Copy every line of text from each of the items below word for word, omitting the pictures.

** Begin Material shown **

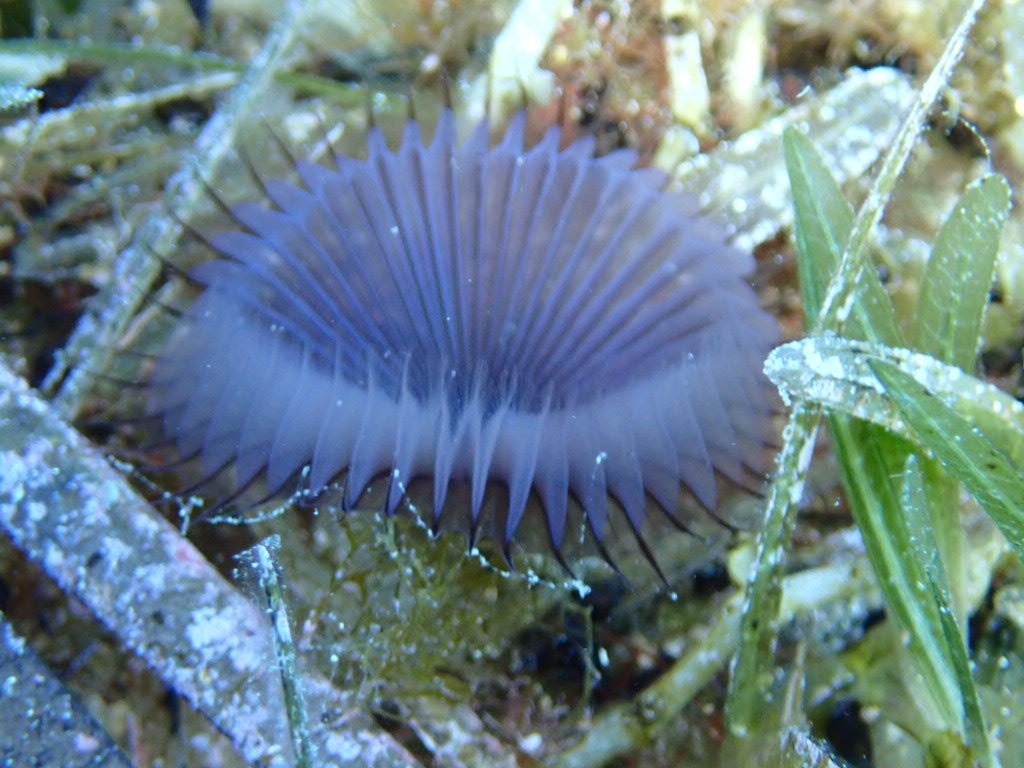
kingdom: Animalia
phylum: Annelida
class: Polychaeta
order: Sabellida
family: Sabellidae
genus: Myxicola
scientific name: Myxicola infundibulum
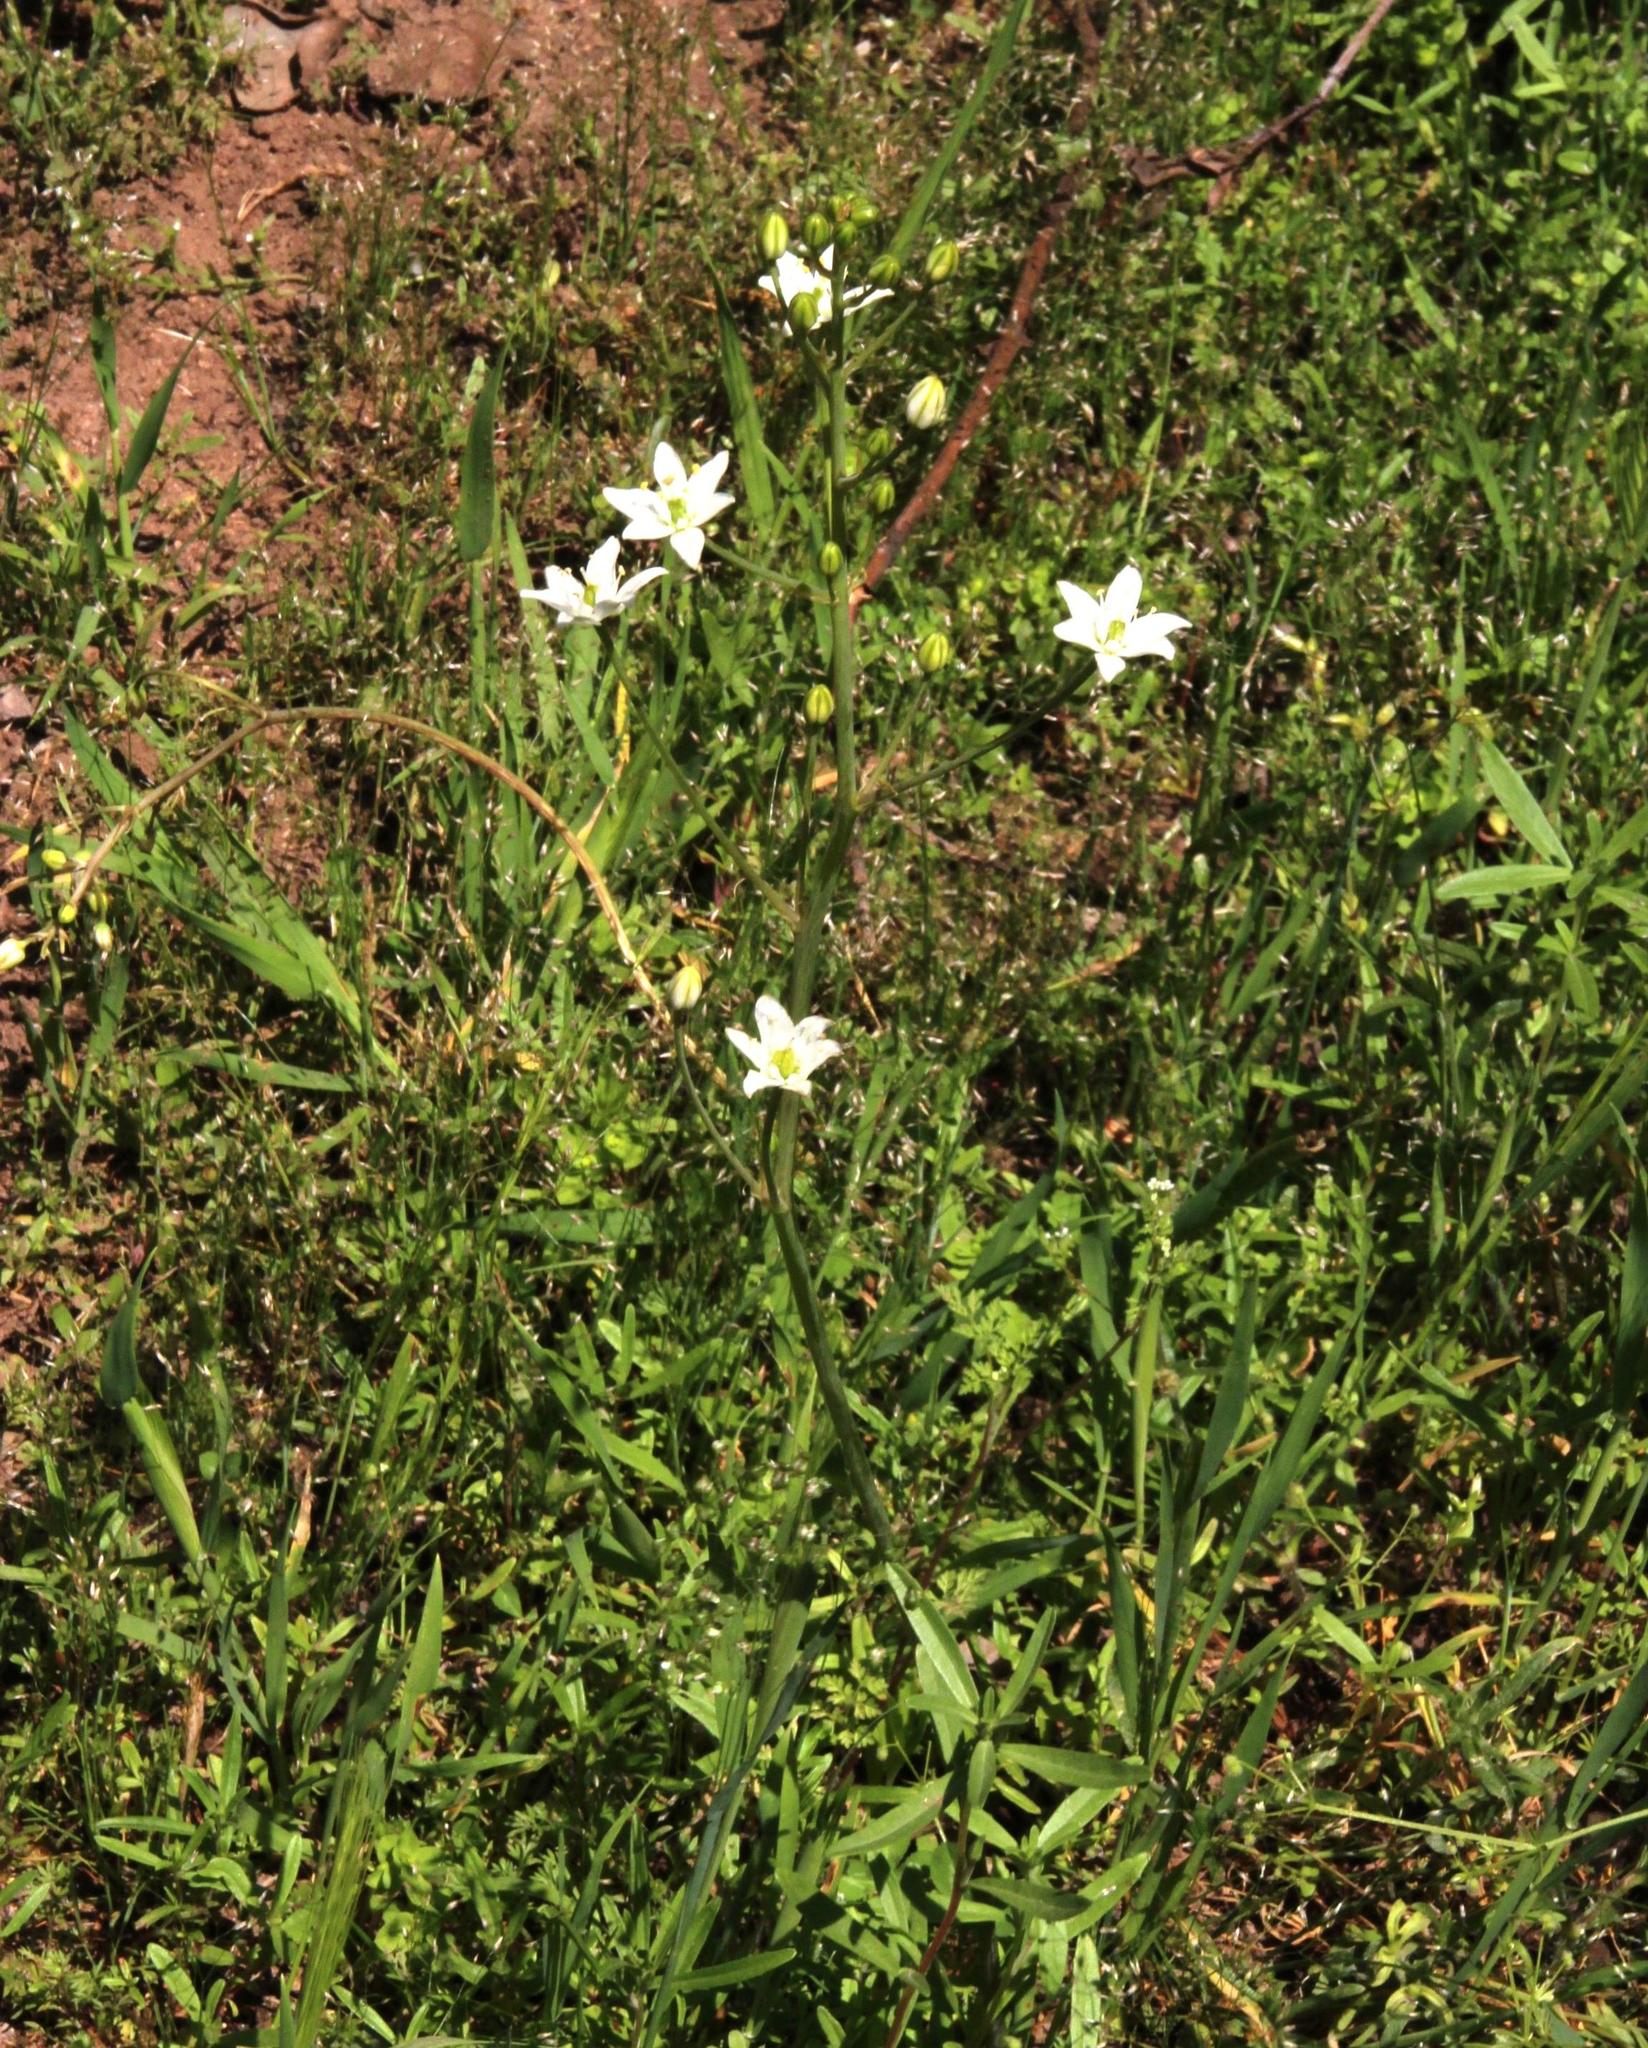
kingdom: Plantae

** End Material shown **

-- Worked answer --
kingdom: Animalia
phylum: Annelida
class: Polychaeta
order: Sabellida
family: Sabellidae
genus: Myxicola
scientific name: Myxicola infundibulum
kingdom: Plantae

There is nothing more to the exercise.